Daha minimalist ama daha fazla görsel
Burada bir dilemma var. Kullanıcıların neredeyse hepsi çok basit ve anlaşılması kolay e-ticaret sitelerinden alışveriş yapmayı tercih ediyor. Tüm alışveriş sürecinin kolay olması kullanıcının tekrar aynı siteyi tercih etmesini de sağlıyor. Bir tasarım problemi olarak görsellik her zaman e-ticarette bizler için bitmeyen bir sorun olmaya devam ediyor.
Özellikle sayfayı boğmayan zarif bir şekilde tasarlanmış “gif”ler kullanıcıları daha çok çekiyor ve ilgili ürün grubunun satışlarını arttırmada güzel bir yöntem olarak karşımıza çıkıyor. Ana sayfada devasa “slider”lar kullanmaktan ve ekranı pop-up’lara boğmaktansa özellikle giyim sektörü için dikkat çeken zarif “gif”ler kullanıcılar tarafından daha çok beğeniliyor.
Bunun dışında kullanıcıların günden güne daha fazla talep ettiği bir diğer konu ise ürün sayfalarına yerleştirilecek ürünü açıklayan veya reklamını yapan videolar. Bu açıdan bakıldığında bu pazarlama maliyetlerini yükseltecek ekstra bir harcama gibi görünebilir ancak yeni koleksiyonlar vb ürün grupları için tek bir reklam videosunu ilgili ürünlerin sayfalarına yerleştirmek dönüşüm oranlarını arttıran bir diğer interaktif unsur.

*Veriler*:
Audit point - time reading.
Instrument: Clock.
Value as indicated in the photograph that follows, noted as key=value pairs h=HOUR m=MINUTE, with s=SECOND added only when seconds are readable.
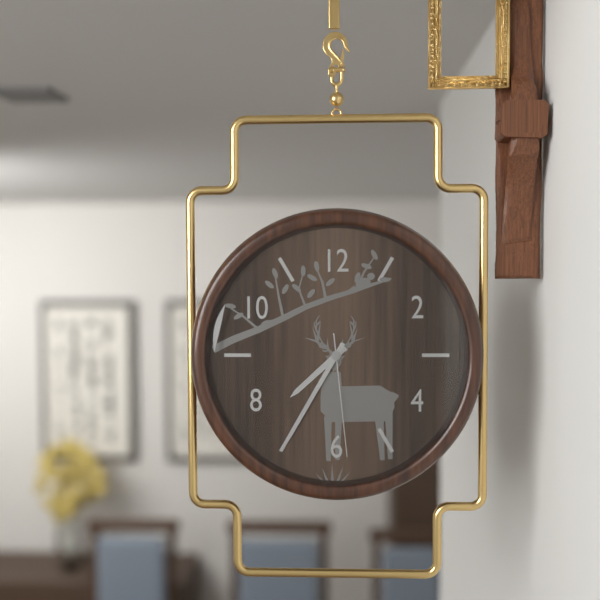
h=7 m=35 s=29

*Çalışma görevleri*:
a) E-ticaret tasarımıyla ilgili sayfa alıntısında geçen "Tüm alışveriş sürecinin kolay olması kullanıcının tekrar aynı siteyi tercih etmesini de sağlıyor." cümlesini İngilizceye çevirin.
b) E-ticaret sitelerinin tasarımını anlatan sayfa alıntısını son cümlesinden itibaren sürdürün.

*Sırasıyla cevaplar*:
a) The fact that the entire shopping process is easy also leads the user to choose the same site again.

b)
Yüksek doğruluk oranına sahip arama motoru
Kullanıcılarımız çok sabırsız ve internetin engin dünyasına alıştıkları için sitenizde var olan bir ürünü bulamadıklarında “amaan başka yerde yok mu sanki?” diye düşünüp sekmeyi anında kapatıp çıkabiliyorlar. Eğer arama sonuç sayfalarınızdaki çıkma oranınız tolere edemeyeceğiniz boyutlara geldiyse, sitenizin arama özelliğini geliştirmeniz gerekiyor demektir. Benim bu konudaki önerim Algolia arama motorunu sitenize entegre etmeniz olacaktır. Özellikle gelişmiş eşanlamlılık desteği ve makine öğrenimi özellikleriyle Algolia, müşterilerinizin aradığı ürünleri bulması için pek ucuz olmayan ancak hayat kurtarıcı özellikleriyle güçlü bir partner olarak karşımıza çıkıyor. Aranan kelimeyle alakalı sonuçların aynı sayfa üzerinde kullanıcıya sayfanın yüklenmesini bekletmeden gösterilmesini sağlamak da kullanıcılar tarafından talep edilen bir diğer özellik olarak öne çıkıyor.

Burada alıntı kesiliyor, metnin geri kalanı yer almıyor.